Unraveling the neurobiology behind altered consciousness
Michigan Medicine is also doing basic science research to learn more about the neurobiological effects of psychedelics. Dinesh Pal, Ph.D., associate professor of anesthesiology, and Giancarlo Vanini, M.D., assistant professor of anesthesiology, are using rodent models to investigate whether psychedelics may provide relief from chronic pain.
“We are using well established experimental models to probe ... the underlying mechanistic processes,” Vanini says.
“Due to increased recreational use, we also need to understand the effect of psychedelics on sleep,” says Pal, who is studying psilocybin and dimethyltryptamine (DMT), hallucinogens that have been used for ceremonial purposes across indigenous cultures.
Basic science research may also open the door for the wider development of medications to help patients. Because most psychedelics like psilocybin, which comes from a fungus, are natural, there’s not a lot of incentive for pharmaceutical companies to try to develop drugs for clinical use.
“You can’t patent a natural product,” says David Sherman, Ph.D., professor of microbiology and immunology as well as the Hans W. Vahlteich Professor of Medicinal Chemistry. Sherman and researchers in his lab at the U-M Life Sciences Institute are working to create new molecules, derived from the natural molecules, that optimize the performance of the psychedelic drugs.
“We can isolate a psychedelic from a plant or a fungus that we can grow in the laboratory, and then we can use our chemical tools to convert a natural product into an unnatural product.

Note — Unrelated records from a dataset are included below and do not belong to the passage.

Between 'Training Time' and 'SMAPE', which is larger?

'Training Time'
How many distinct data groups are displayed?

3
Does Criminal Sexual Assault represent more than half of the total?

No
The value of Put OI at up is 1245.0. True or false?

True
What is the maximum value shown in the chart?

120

And if it works better than the natural product, we have a great intellectual property position,” Sherman says.
A psychedelic naturally occurring in the brain
Jimo Borjigin, Ph.D., did not set out to study psychedelics. Her lab in the molecular and integrative physiology department was focused on melatonin secreted by the pineal gland. While looking for teaching materials on YouTube one day, she stumbled onto videos calling the gland “the third eye” and “the seat of the soul.”
“It was a whole world I didn’t know about,” she says.

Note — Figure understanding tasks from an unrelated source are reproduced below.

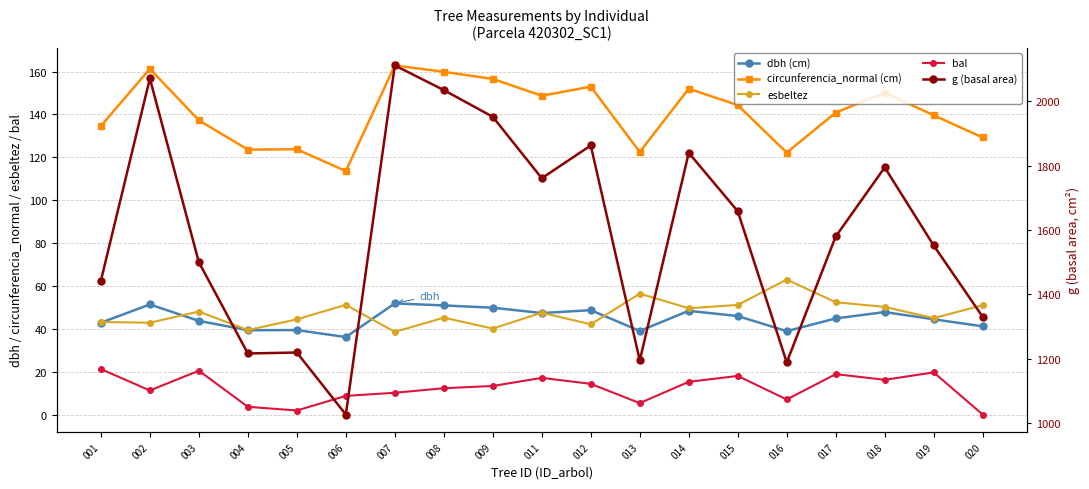

The value of g (basal area) at 014 is 878.1. True or false?

False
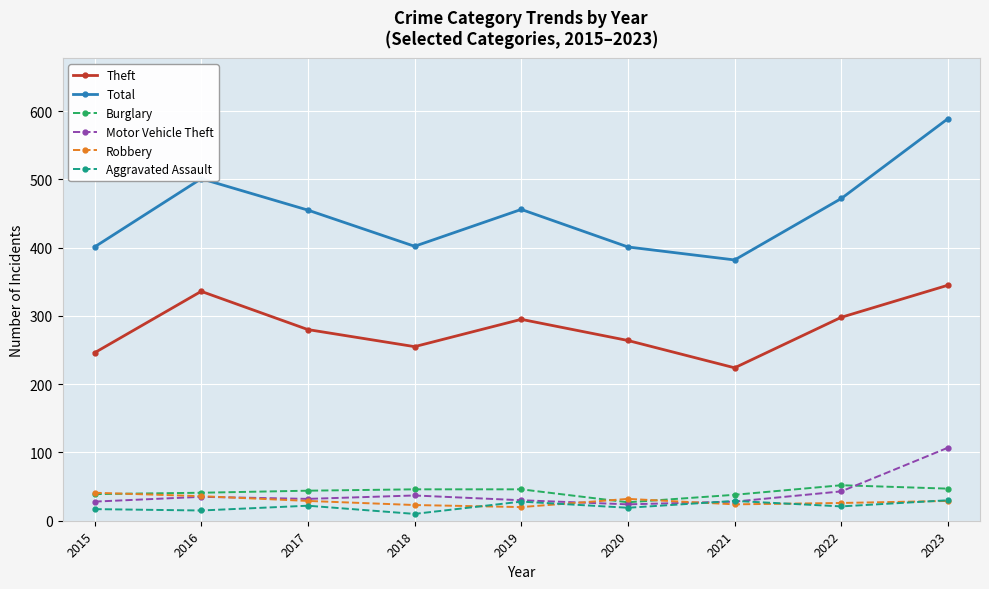

At which category does Theft reach its first local valley?

2018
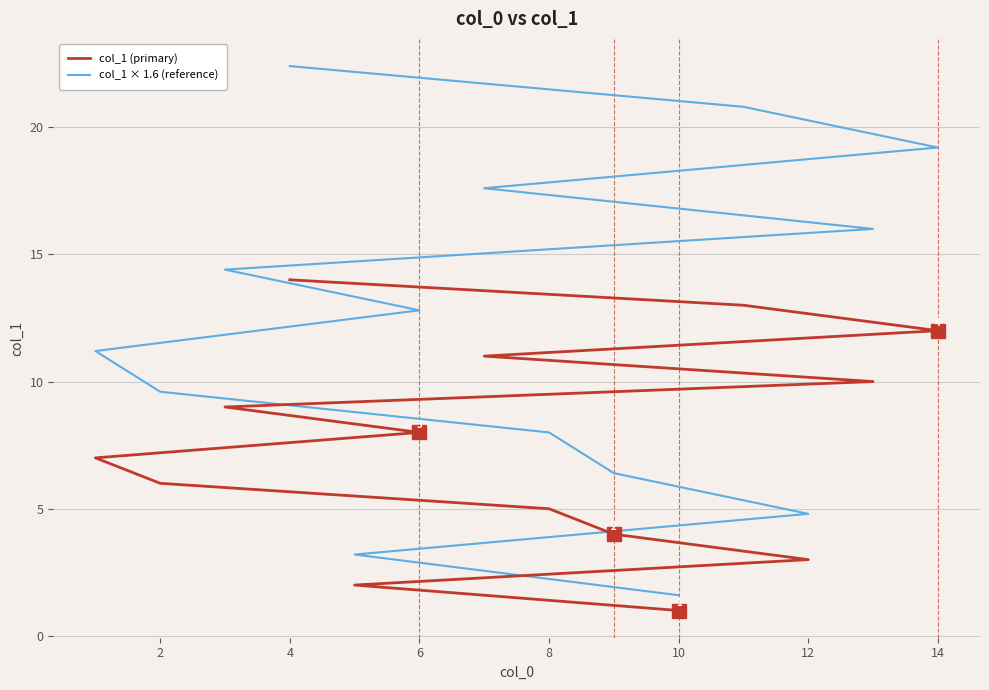

What is the greatest value displayed?

22.4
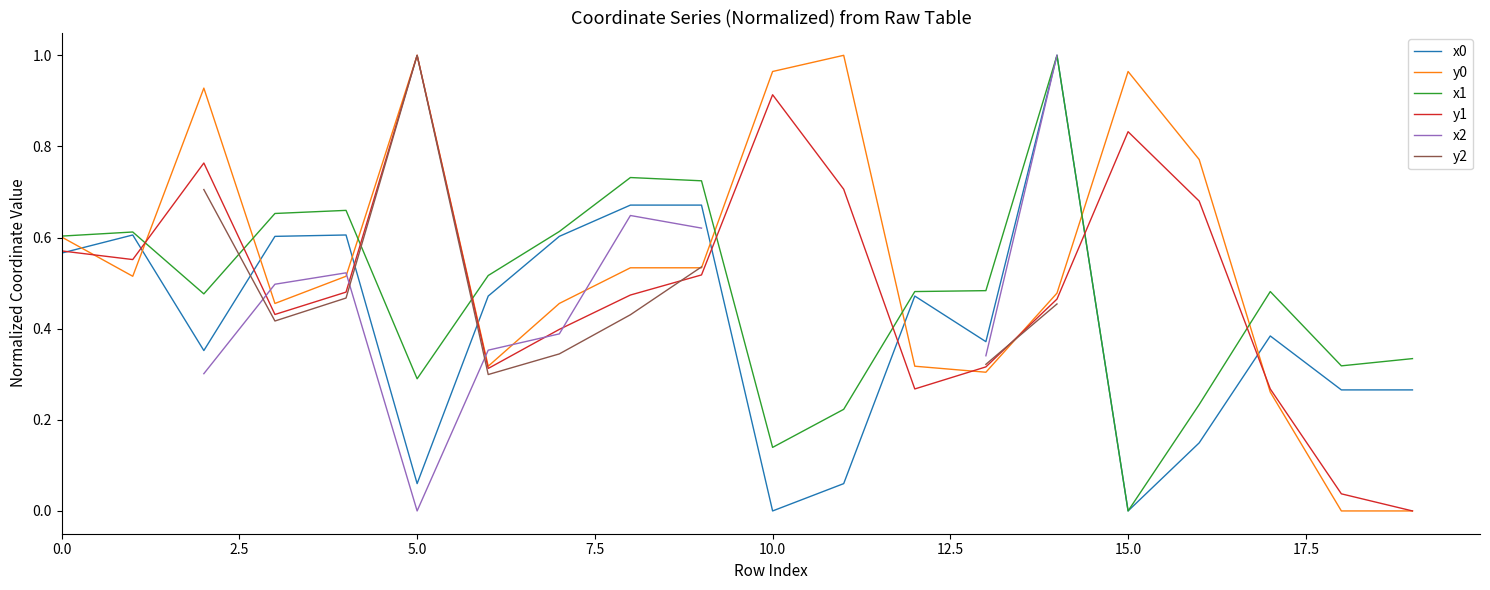

How many values in y0 are above zero?

18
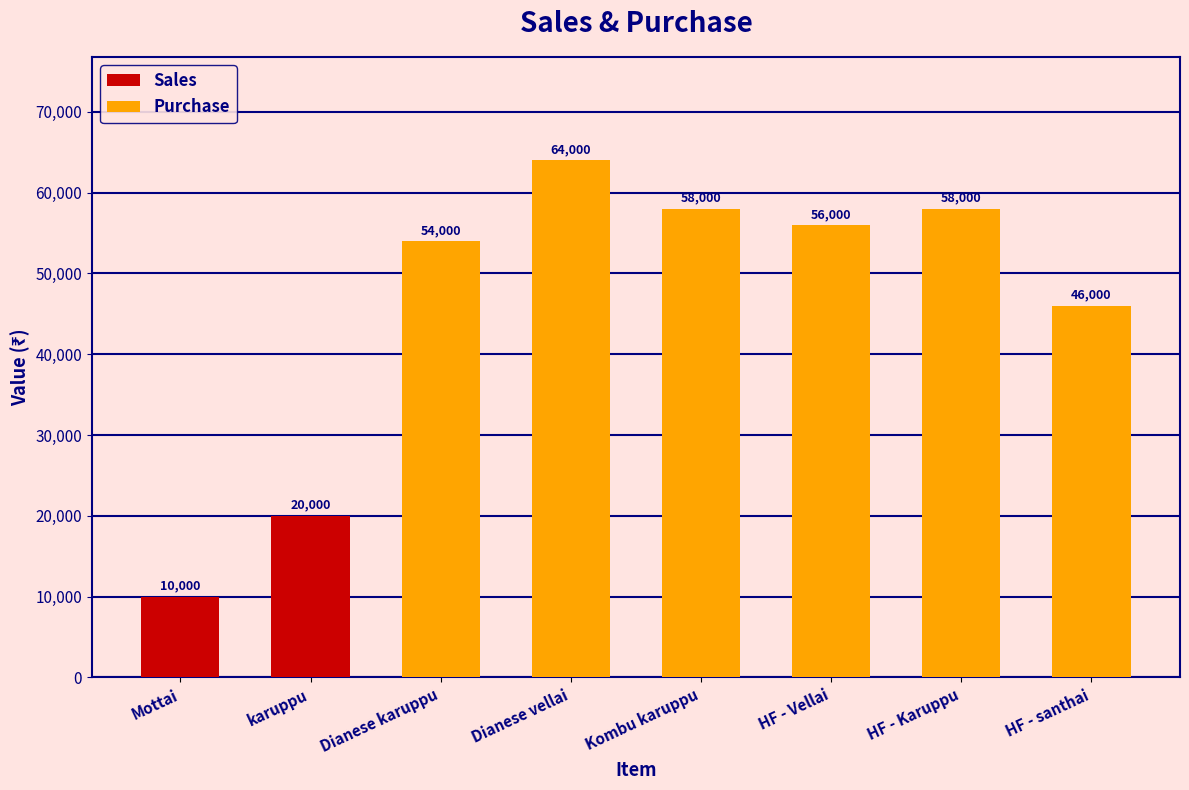

What is the sum of the Purchase values at Dianese vellai and HF - Vellai?

120000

She watched DMT: The Spirit Molecule, a documentary by University of New Mexico psychiatry professor Rick Strassman, M.D. In it, Strassman said he thought endogenous DMT was made in the pineal gland of mammals, but Borjigin couldn’t find any research to back up the claim. When she contacted Strassman, he admitted that it was speculation.
Borjigin suggested that Strassman collaborate with her on a study. The results, published in 2013, proved the existence of DMT in the pineal gland of rats.
Since then, Borjigin’s lab has sought to understand whether and how DMT is synthesized in the pineal gland and what role it may play in normal brain function. They’ve shown an increase in DMT in the brains of rats experiencing cardiac arrest — a finding that lends support to the idea that DMT may be involved in near-death experiences. A 2018 UK study showed that people given DMT described similar phenomena to that of people who have had near-death experiences. Most recently, Borjigin’s lab has shown that an enzyme previously believed to be important for DMT synthesis is not involved. A pharmaceutical company funded that research, and Borjigin hopes to get funding from other sources to continue her work.
“The Michigan Psychedelic Center represents an exciting new chapter for research, education, and clinical care at Michigan Medicine,” Mashour says. “It is important not to stigmatize psychedelics, but neither should we romanticize them. Learning lessons from the past, our team is balancing enthusiasm with rigor and responsibility.”
Note: The University of Michigan strictly adheres to all animal research guidelines. In addition to those guidelines, U-M researchers are committed to principles known as “the three Rs”: reducing the number of animals used to the minimum required for the study, replacing animals with less sentient or non-animal models whenever possible, and refining all practices to provide the best animal welfare possible.